Batucan in particular who was singing, dancing, acting in Filipino for all of “Stageshow” could only fall back on Repertory training: by the time she was doing the lead Ester, her Filipino was flawless. Anyone who was seeing her perform for the first time wouldn’t know that what she knows like the back of her hand are those English-language-texts and accent-variation-heavy Rep productions.
Which is as well to say this: there is value in our local theater companies’ engagement with these foreign texts, no matter that these might limit them, too. I’d like to think that across 9Works, Atlantis Productions, Upstart Productions and Rep, the task of tackling these foreign plays is always a creative one. Of course the more snooty, if not those who have seen these productions staged in their original contexts, would critique on the level of mimicry, would gaze upon local theater’s take on it with an upturned nose.
But for those of us who will watch these productions only as part of local theater history, what we’re allowed to see is not just a display of local talent, cast and production included; more importantly, I realize now, we are given a sense of how local theater is far larger than what’s happening in our local languages, than what’s going on in CCP and PETA. Certainly we must wrestle with the snootiness that is of the anti-English theater kind.
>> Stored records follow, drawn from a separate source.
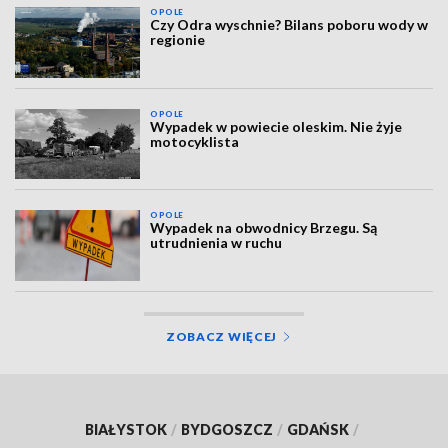
OPOLE
Czy Odra wyschnie? Bilans poboru wody w
regionie
OPOLE
Wypadek w powiecie oleskim. Nie żyje
motocyklista
OPOLE
Wypadek na obwodnicy Brzegu. Są
utrudnienia w ruchu
ZOBACZ WIĘCEJ
BIAŁYSTOK
/
BYDGOSZCZ
/
GDAŃSK
/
Because there is much to be said about Repertory Philippines, all 45 years of it, plodding through regardless of this nation’s travails. To say that it has persisted without government support, despite political instability and the changing landscape of culture, is an understatement.
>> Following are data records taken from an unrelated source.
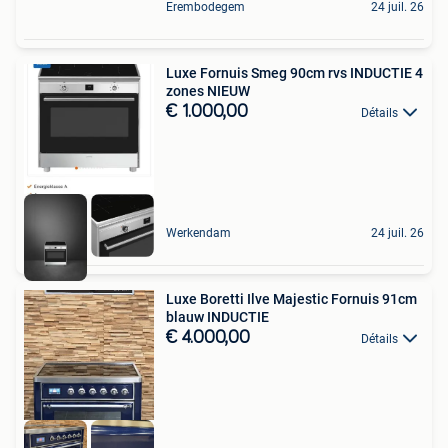
Erembodegem
24 juil. 26
Luxe Fornuis Smeg 90cm rvs INDUCTIE 4
zones NIEUW
€ 1.000,00
Détails
Werkendam
24 juil. 26
Luxe Boretti Ilve Majestic Fornuis 91cm
blauw INDUCTIE
€ 4.000,00
Détails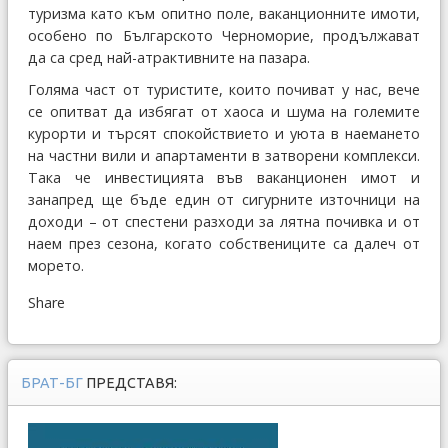
туризма като към опитно поле, ваканционните имоти,
особено по Българското Черноморие, продължават
да са сред най-атрактивните на пазара.
Голяма част от туристите, които почиват у нас, вече
се опитват да избягат от хаоса и шума на големите
курорти и търсят спокойствието и уюта в наемането
на частни вили и апартаменти в затворени комплекси.
Така че инвестицията във ваканционен имот и
занапред ще бъде един от сигурните източници на
доходи – от спестени разходи за лятна почивка и от
наем през сезона, когато собствениците са далеч от
морето.
Share
БРАТ-БГ
ПРЕДСТАВЯ: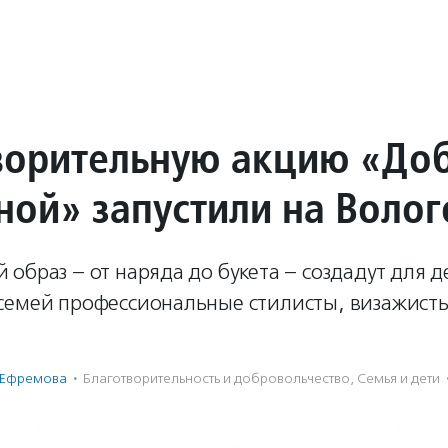
ворительную акцию «До
ной» запустили на Воло
образ – от наряда до букета – создадут для д
семей профессиональные стилисты, визажист
 Ефремова
·
Благотвори­тель­ность и доброволь­чест­во
,
Семья и дети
It was a great moment of being put in my place, this realization that the productions that have floored me and brought me to tears, that have allowed me to live in countless ways through local theater in whatever language, has everything to do with Repertory Philippines. Because it’s a realization that is a reminder, too.
It’s not so much that we have talent that we do not know to acknowledge. It’s that we have talent, and they are cared for and trained on these shores, without government support, and within independently driven cultural institutions. Rep just might have kicked-off the indie for theater, and yes, it might fall back on that given the phantoms of huge foreign productions finding a market in this country.
And too there is this: Rep’s kind of theater is one that celebrates diversity, where this bunch of teenagers on that stage with Gemora was a beautifully real display of heterogeneity, i.e., without the sleek and faked-up images of celebrity as we know it today. For that and everything else that’s here, you thank heavens for Repertory Philippines. –KG, GMA News
Repertory Philippines’ big musicale for this theater season is “Camp Rock” with a cast of teenagers, many of whom are performing on stage for the first time, doing roles made famous by the Jonas Brothers and Demi Lovato. It’s directed by Audie Gemora, choreographed by Paulo Infante, and with musical direction by Felix Rivera. It runs from November 16 to December 16 at Onstage in Greenbelt 1, Ayala Center, Makati City.